▸ INPUT FOR THIS TASK
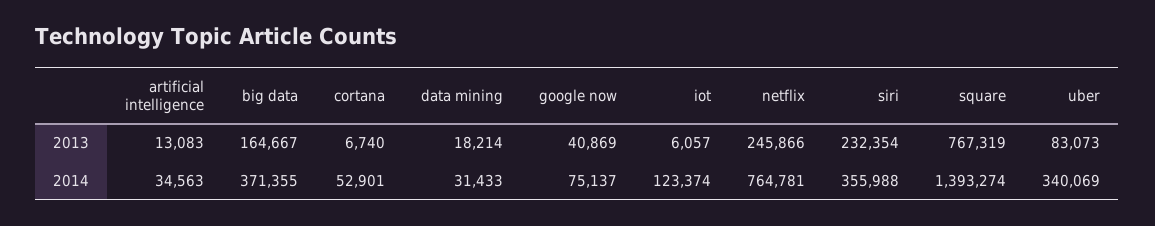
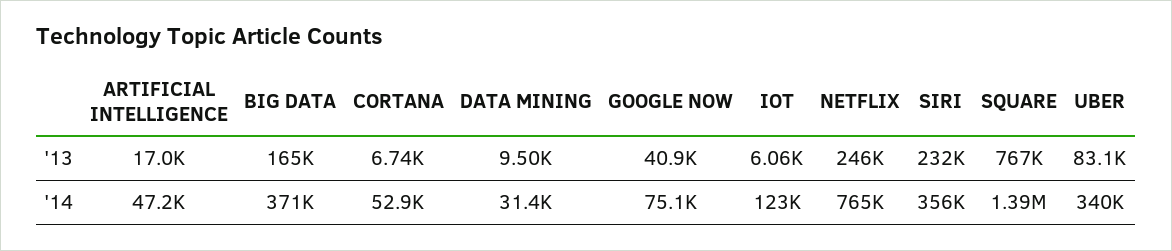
  {
    "artificial intelligence": {
-     "2013": 13083,
+     "2013": 17000,
-     "2014": 34563
+     "2014": 47200
    },
    "big data": {
      "2013": 164667,
      "2014": 371355
    },
    "cortana": {
      "2013": 6740,
      "2014": 52901
    },
    "data mining": {
-     "2013": 18214,
+     "2013": 9500,
      "2014": 31433
    },
    "google now": {
      "2013": 40869,
      "2014": 75137
    },
    "iot": {
      "2013": 6057,
      "2014": 123374
    },
    "netflix": {
      "2013": 245866,
      "2014": 764781
    },
    "siri": {
      "2013": 232354,
      "2014": 355988
    },
    "square": {
      "2013": 767319,
      "2014": 1393274
    },
    "uber": {
      "2013": 83073,
      "2014": 340069
    }
  }

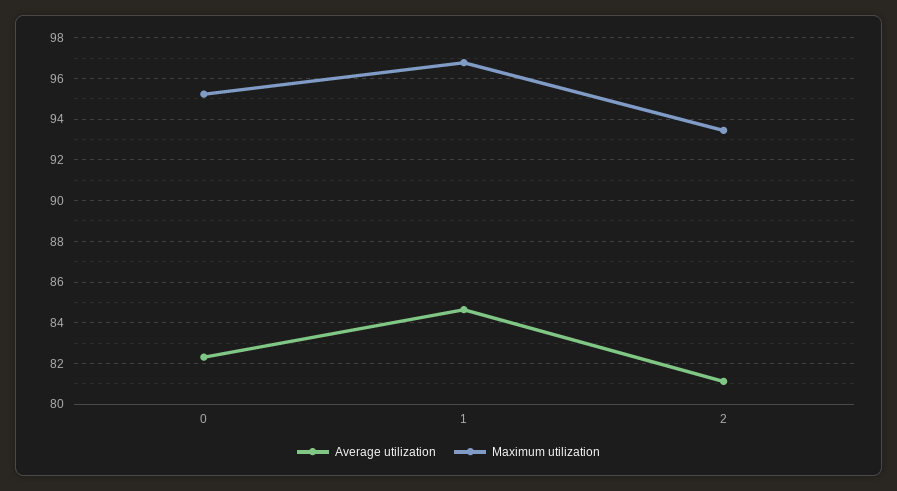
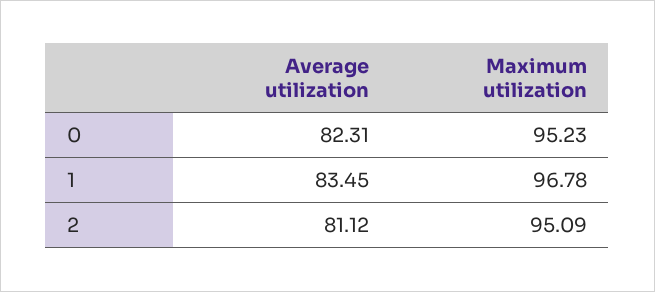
  {
    "Average utilization": {
      "0": 82.31,
-     "1": 84.5,
+     "1": 83.45,
      "2": 81.12
    },
    "Maximum utilization": {
      "0": 95.23,
      "1": 96.78,
-     "2": 93.5
+     "2": 95.09
    }
  }

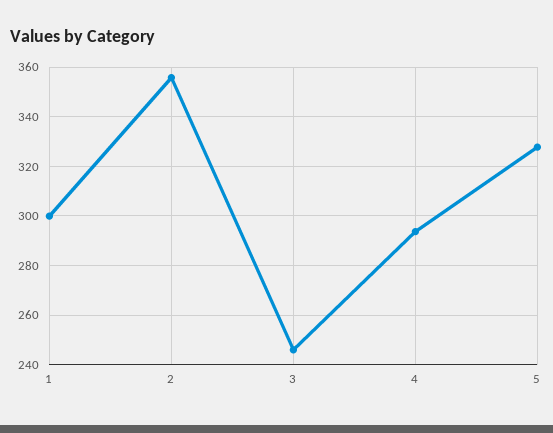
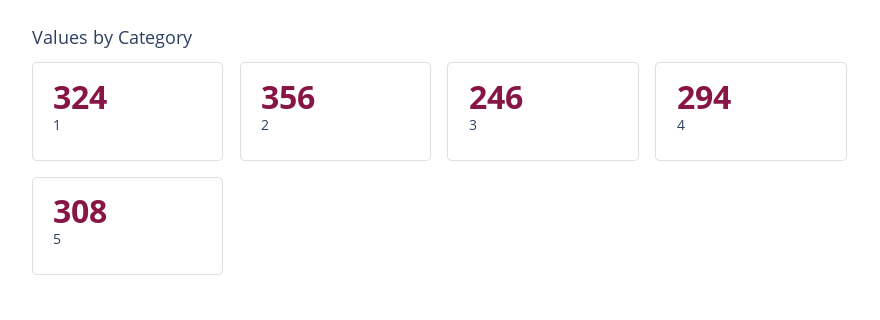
  {
-   "1": 300,
+   "1": 324,
    "2": 356,
    "3": 246,
    "4": 294,
-   "5": 327.5
+   "5": 308
  }

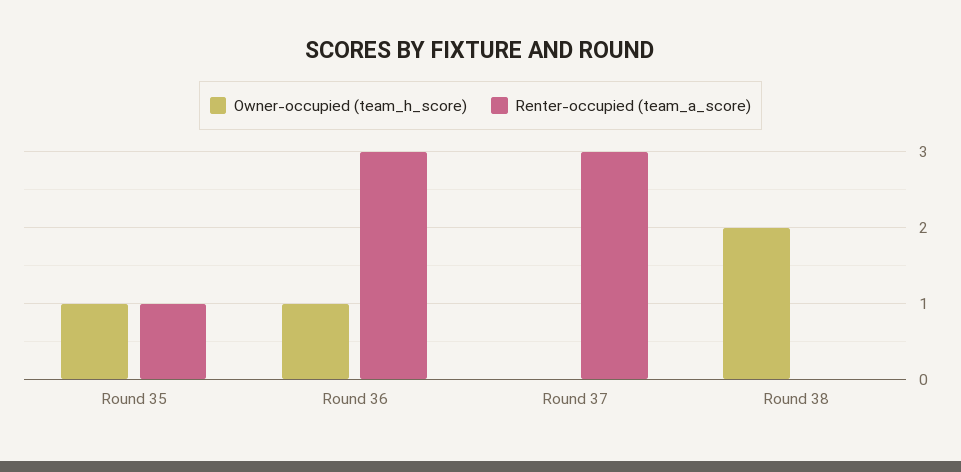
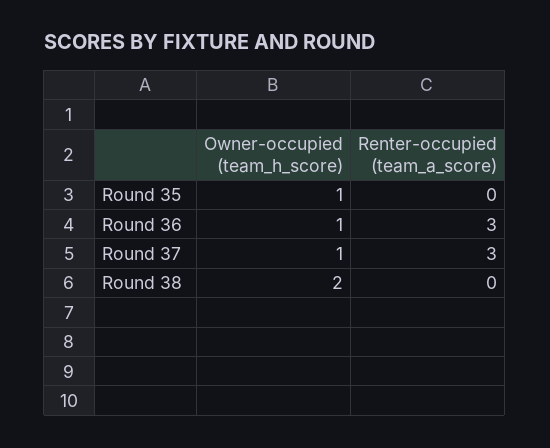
  {
    "Owner-occupied (team_h_score)": {
      "Round 35": 1,
      "Round 36": 1,
-     "Round 37": 0,
+     "Round 37": 1,
      "Round 38": 2
    },
    "Renter-occupied (team_a_score)": {
-     "Round 35": 1,
+     "Round 35": 0,
      "Round 36": 3,
      "Round 37": 3,
      "Round 38": 0
    }
  }

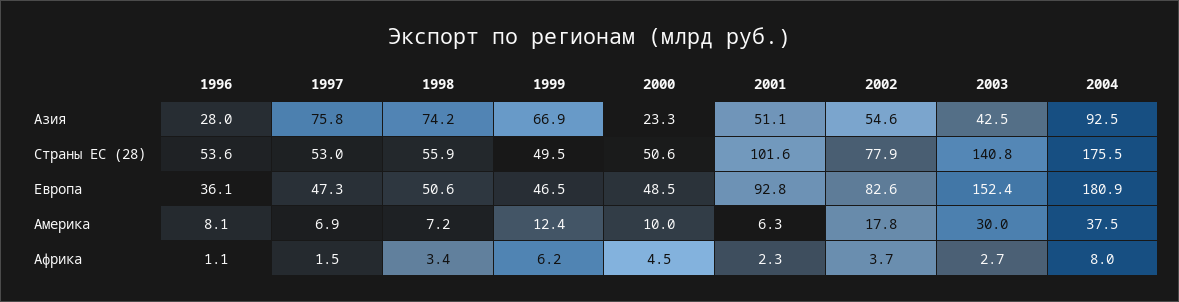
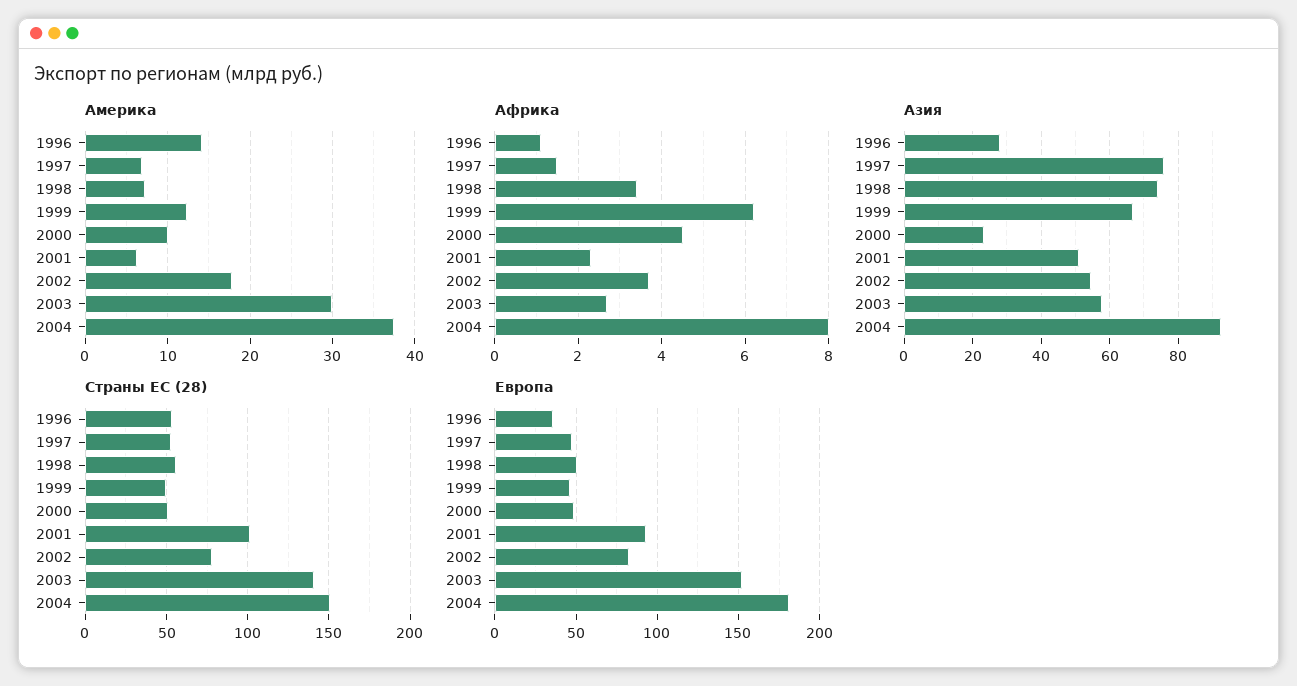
  {
    "Азия": {
      "1996": 28,
      "1997": 75.8,
      "1998": 74.2,
      "1999": 66.9,
      "2000": 23.3,
      "2001": 51.1,
      "2002": 54.6,
-     "2003": 42.5,
+     "2003": 58,
      "2004": 92.5
    },
    "Страны ЕС (28)": {
      "1996": 53.6,
      "1997": 53,
      "1998": 55.9,
      "1999": 49.5,
      "2000": 50.6,
      "2001": 101.6,
      "2002": 77.9,
      "2003": 140.8,
-     "2004": 175.5
+     "2004": 150
    },
    "Европа": {
      "1996": 36.1,
      "1997": 47.3,
      "1998": 50.6,
      "1999": 46.5,
      "2000": 48.5,
      "2001": 92.8,
      "2002": 82.6,
      "2003": 152.4,
      "2004": 180.9
    },
    "Америка": {
-     "1996": 8.1,
+     "1996": 14,
      "1997": 6.9,
      "1998": 7.2,
      "1999": 12.4,
      "2000": 10,
      "2001": 6.3,
      "2002": 17.8,
      "2003": 30,
      "2004": 37.5
    },
    "Африка": {
      "1996": 1.1,
      "1997": 1.5,
      "1998": 3.4,
      "1999": 6.2,
      "2000": 4.5,
      "2001": 2.3,
      "2002": 3.7,
      "2003": 2.7,
      "2004": 8
    }
  }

▸ TASK OBJECTIVE
Above are the records; report each line in them that includes the word "utilization".

▸ ANSWER
    "Average utilization": {
    "Maximum utilization": {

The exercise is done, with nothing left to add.